Another first for me. When you come to a complete stop, the brake pedal can be depressed about 4-5 inches further with little increase in the force applied to it. The brakes are super mushy with very non-linear stopping power comparing to the force applied. The pedal travel before any braking happens is also among the longest I have seen.
There are airbags aplenty and according to authorities the roof is pretty strong. So this Corolla gets many starts in the crash tests. If you buy one, you will need all the airbags you can get, because with unresponsive brakes, steering and engine, this is an accident waiting to happen. Strangely both times I needed a rear bumper replaced it was because of Toyota products. The first was caused by an older Corolla running into my parked car in the parking lot and the recent incident by a Scion xB. My wife's car was rear-ended by a Lexus LS (no damage) and later by a Camry (bumper replaced). I don't mind it as long the drivers have insurance, but the trend is present.
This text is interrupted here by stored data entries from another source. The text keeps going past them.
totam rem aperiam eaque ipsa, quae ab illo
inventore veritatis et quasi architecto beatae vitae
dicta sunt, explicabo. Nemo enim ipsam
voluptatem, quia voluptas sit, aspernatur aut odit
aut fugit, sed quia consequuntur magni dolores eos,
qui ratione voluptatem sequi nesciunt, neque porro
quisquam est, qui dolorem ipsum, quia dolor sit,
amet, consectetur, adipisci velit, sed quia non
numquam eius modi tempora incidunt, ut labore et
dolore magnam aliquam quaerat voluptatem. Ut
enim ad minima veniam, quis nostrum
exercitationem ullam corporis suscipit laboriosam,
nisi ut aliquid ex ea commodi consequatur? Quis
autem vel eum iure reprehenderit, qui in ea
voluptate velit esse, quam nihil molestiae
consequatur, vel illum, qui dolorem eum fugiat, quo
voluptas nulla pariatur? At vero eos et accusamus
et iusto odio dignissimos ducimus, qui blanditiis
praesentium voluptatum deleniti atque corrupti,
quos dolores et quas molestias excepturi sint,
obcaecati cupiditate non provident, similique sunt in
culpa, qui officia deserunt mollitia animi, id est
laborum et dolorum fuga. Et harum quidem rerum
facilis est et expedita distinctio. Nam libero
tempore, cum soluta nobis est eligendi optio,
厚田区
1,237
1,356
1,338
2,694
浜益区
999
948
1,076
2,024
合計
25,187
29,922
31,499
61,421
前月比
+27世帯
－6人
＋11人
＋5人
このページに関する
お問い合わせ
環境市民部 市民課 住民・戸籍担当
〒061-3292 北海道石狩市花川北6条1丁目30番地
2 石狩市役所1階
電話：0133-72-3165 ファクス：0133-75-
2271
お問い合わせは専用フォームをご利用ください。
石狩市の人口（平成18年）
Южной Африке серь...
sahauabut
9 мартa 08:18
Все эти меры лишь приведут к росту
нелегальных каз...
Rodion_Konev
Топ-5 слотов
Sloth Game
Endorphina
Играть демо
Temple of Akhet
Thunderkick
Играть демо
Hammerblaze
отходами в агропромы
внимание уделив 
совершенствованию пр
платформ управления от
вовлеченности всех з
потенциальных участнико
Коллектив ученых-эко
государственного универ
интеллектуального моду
The trunk is rather large and has a couple of small compartments in the right corner, which work well to prevent smaller items from sliding around. The trunk upholstery is good.
The windshield wipers worked well during a rain we had. The stalks have good feel.
The CD player can play MP3 and has an aux input. The sound was ok, about what one can expect from an inexpensive car. Radio reception was adequate.
Instruments and A/C
The instruments were legible. The A/C had very good power (and the fan is very powerful), but the mechanically-linked controls for it required way too much effort and felt very cheap overall.
Pros: Good seats, visibility, low noise, soft ride, decent fuel economy, features, good A/C.
Cons: Unresponsive brakes and steering, unrefined engine, cheap interior and controls, anonymous looks.
I highly recommend this car if you don't like to drive, like low noise, comfortable seats and soft ride, can get it for cheap and like the interior.
If you like to drive, need some steering and brake feel, responsiveness, decent engine note, reasonably nice interior or above average acceleration, look elsewhere. A used Honda Accord is head and shoulders above the Corolla in virtually all respects.